Whitney White directs the new play for Roundabout at the Laura Pels Theatre.
“Am I doomed to become my mother?”
“Are American women screwed forever?”
Those questions are given equal weight in Bess Wohl’s new play Liberation, presented by Roundabout Theatre Company at the Laura Pels Theatre. In response, playwright Wohl creates multidimensional characters and deftly balances a personal story with the history of the women’s movement. Though the landing doesn’t quite stick, there’s enough to keep the thoughtful Liberation in the air throughout its two-and-a-half hours.
A pseudo-memory play, the nameless protagonist (Susannah Flood) is Wohl’s stand-in, a playwright whose mother, Lizzie, has recently passed. In examining Lizzie’s life, the writer wonders how she went from being a radicalized feminist to a “traditional” wife and mother. To find out, she imagines Lizzie’s interactions with her friends from her women’s liberation group, from Isadora (Irene Sofia Lucio), a bold Italian radical who’s only married for a green card to Celeste (Kristolyn Lloyd), a seasoned activist forced taking care of her ill mother. The playwright has the chance to interview some of them in the present day, and, because she herself is playing Lizzie, she can interrogate their past selves as well. The text breaks the fourth wall throughout, in largely delightful ways.

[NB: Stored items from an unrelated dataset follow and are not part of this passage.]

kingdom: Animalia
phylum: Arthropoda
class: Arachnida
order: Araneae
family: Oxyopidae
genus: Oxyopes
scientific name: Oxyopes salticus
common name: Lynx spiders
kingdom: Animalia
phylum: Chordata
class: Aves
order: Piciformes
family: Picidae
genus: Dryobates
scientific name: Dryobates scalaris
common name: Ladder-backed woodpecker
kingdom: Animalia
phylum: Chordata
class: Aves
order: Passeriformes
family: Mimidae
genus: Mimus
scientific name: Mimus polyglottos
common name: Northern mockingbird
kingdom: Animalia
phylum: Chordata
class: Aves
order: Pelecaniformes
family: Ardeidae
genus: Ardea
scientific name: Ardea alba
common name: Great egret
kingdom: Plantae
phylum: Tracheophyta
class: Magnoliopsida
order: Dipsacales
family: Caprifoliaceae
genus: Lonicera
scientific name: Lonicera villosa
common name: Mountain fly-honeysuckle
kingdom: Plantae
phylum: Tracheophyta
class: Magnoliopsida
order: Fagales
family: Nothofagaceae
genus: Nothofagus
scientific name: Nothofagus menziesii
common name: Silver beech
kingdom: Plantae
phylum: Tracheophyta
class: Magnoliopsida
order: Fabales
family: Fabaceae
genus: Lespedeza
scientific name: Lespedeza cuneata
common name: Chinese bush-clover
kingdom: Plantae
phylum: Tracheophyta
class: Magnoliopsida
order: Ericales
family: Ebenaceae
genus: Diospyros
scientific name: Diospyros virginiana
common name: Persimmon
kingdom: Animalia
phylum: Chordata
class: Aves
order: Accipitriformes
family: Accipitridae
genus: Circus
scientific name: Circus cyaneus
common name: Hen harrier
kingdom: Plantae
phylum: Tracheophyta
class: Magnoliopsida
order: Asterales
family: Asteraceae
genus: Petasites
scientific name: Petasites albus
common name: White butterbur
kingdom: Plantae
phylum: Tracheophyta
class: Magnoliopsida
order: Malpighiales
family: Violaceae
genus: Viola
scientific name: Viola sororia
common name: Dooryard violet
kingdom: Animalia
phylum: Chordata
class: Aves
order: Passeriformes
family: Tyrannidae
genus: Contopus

We’re introduced to each of the women in quick succession, Margie (Betsy Aidem) is chafing against the household load that her retired husband does not participate in. Dorothy (Audrey Corsa)’s male coworker is being promoted above her even though she does more work. Susan (Adina Verson) has shuffled through various cities and now lives in her car. Though these characters could easily be reduced to stereotypes, they are loaded with enough specificity to feel like fully formed women. Their individual main character energy makes each the star of her own narrative, even if she is not the star of this play.
Celeste, the group’s lone Black member, is the most finely drawn, with depth brought out by Lloyd’s vivid performance. Through her, Wohl grapples with the racism inherent in white feminism, both in the second-wave movement and within the confines of her own play (a second Black character, played by Kayla Davion, pointedly remarks that she was not given a lot to do). It gives additional weight to the idea that feminist movements haven’t gone far enough.
Unfortunately, Lizzie remains enigmatic. Though she is the one to start the liberation group, she is nowhere near its most radical member, and in the second half of the play, she falls in love, gets married, and leaves town, with too little explanation to satisfy. Some of this is the point — one theme is that we can never fully know our mother — but there’s a lack of specifics that obscures and lowers the stakes. When the playwright claims Lizzie had “such a traditional marriage,” it seems like this would include stopping her activism and quitting her job. However, we find out that Lizzie moved to New York with her husband and worked at Ms. Magazine. That’s not exactly becoming a tradwife.
This enigmatic vibe carries over into Flood’s performance. She clearly has the capacity to differentiate Lizzie from her daughter with more specific character choices, but mostly does not, something that I think would have been enlightening to see explored. It leads to an ending that doesn’t quite achieve catharsis, though it does leave a lot for the audience to think about.
Whitney White’s direction is mostly fine but has a few unfocused moments. The lighting by Cha See is not refined enough to serve the storytelling: it’s hard to tell if Lizzie is remembering a real interaction with the characters’ present selves, or imaging a conversation with the characters’ past selves. Qween Jean’s costumes, however, are outstanding, creating a trajectory and even hinting at plot twists. It was fun watching the clothes change from disparate 1970s garb to matching blue denim, mirroring the message of the play.
In the end, the group outweighs the individual, and the positives of Liberation outweigh the negatives. It gives a full picture of the women’s movement and balances the personal and political – which, much like liberation itself, isn’t easy.